Works are published in formats that restrict users.
Audio and video are increasingly distributed in secret formats.
Access requires a Non-Disclosure Agreement, and a copy of the  
'standard' can only be leased.
Many sites use Flash, and reverse-engineering is both difficult.

Some formats are open but patented, e.g. MPEG2 for DVDs, but also MPEG4.
Companies are hesitant to distribute free software that accesses these  
formats.
Patents are granted for mere ideas which make trivial developments on  
previous ideas, and software producers are subject to lawsuits by  
multiple patent-holders.

4.  Software Out of Users' Control

Proprietary software controls users in the sense that the user is  
limited to the capabilities the proprietor permitted.

Free is not about price, but about:
0   to run the program as you wish
1   to study the source-code and change it as you wish
2   to help others by redistributing the program to others
3   to contribute by distributing your modified version to others

Proprietary software may contain features that benefit the proprietor  
and work against the user, e.g. MS Windows, with spyware and backdoors.
This represents takeover of the user's device.
He understands that these capabilities are in mobile phone OS as well.
DRM as Digital Restrictions Management.
Apple also through iTunes, but getting worse on iPhone and iPad.
Remote application deletion is enabled.
Adobe Flash Player take it gratis, but it has malicious features,  
incl. Super-Cookies for Surveillance which enable cross-identification  
between remote organisations.  Delete it NOW.

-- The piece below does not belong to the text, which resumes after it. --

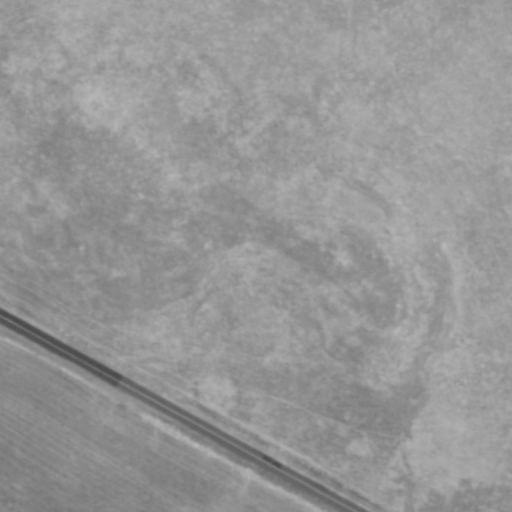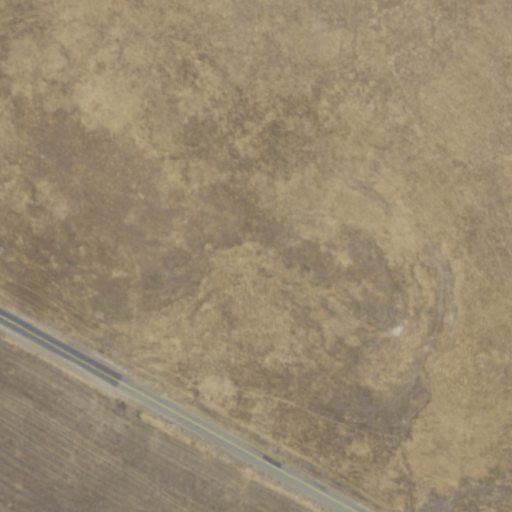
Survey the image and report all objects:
road: (175, 420)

The Amazon swindle, aka the Kindle eBook reader, because of the  
digital handcuffs that undermine traditional freedoms of readers, such  
as buying a book anonymously;  and the freedom to give or sell the  
book - you only get a limited licence, not ownership;  and the freedom  
to keep as long as you wish and read as often as you wish.  A backdoor  
can remotely delete books.  Another sends people's notes back to Amazon.
They did it with '1984' - something he couldn't have made up.
They then promised not to ddo it again, unless ordered to do so by the  
State.  "I don't find that comforting".

With free software, malware can be found and removed, and the new  
version checked by others, and further distributed.  It's not a  
guarantee, but 'many eyes' is some defence, compared with no defence.

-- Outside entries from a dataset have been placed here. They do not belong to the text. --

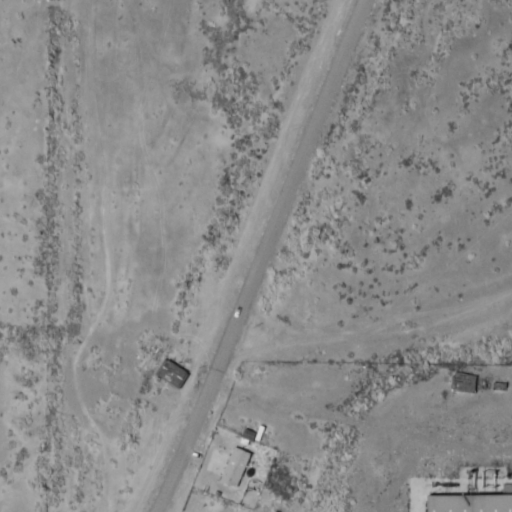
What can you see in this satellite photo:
road: (264, 256)
building: (172, 372)
building: (172, 372)
building: (463, 382)
building: (247, 435)
building: (234, 466)
building: (235, 466)
building: (470, 502)
building: (470, 502)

Software as a Service (SaaS) is a special challenge.
You create a new dependency.
The software might even be free;  but users have foregone that freedom  
by relying on someone else's device instead of their own.
And modifications made by the service-provider can't even by inspected.
Spyware and backdoors are likely to be inherent.
And the user's data is hostage to the software and hence the provider.  
  This may be merely accidental rather than malicious, but it still  
denies freedoms.

5.  The War on Sharing

Digital technology facilitates distribution of published works.
It's tremendously beneficial, and many people do it.
But commercial publishers don't want us to do it.

They attack in two ways:
-   they try to turn technology against users
-   they seek draconian punishments for people who share
They demand punishment (disconnection) without trial, purely on the  
basis of their accusation that the user has infringed their copyright.
They demand punishment even for people who run infrastructure such as  
open networks that are not password-protected.

Child porn filtering would establish capabilities that can be used for  
additional forms of filtering [including denial of service for  
miscreants]

Lobbying of Congress achieved the DMCA, to restrict use of software,  
even a link to a URL overseas which makes a cracking tool available.
In France, possession of a cracking tool is punishable by imprisonment.

There are other ways to support artists.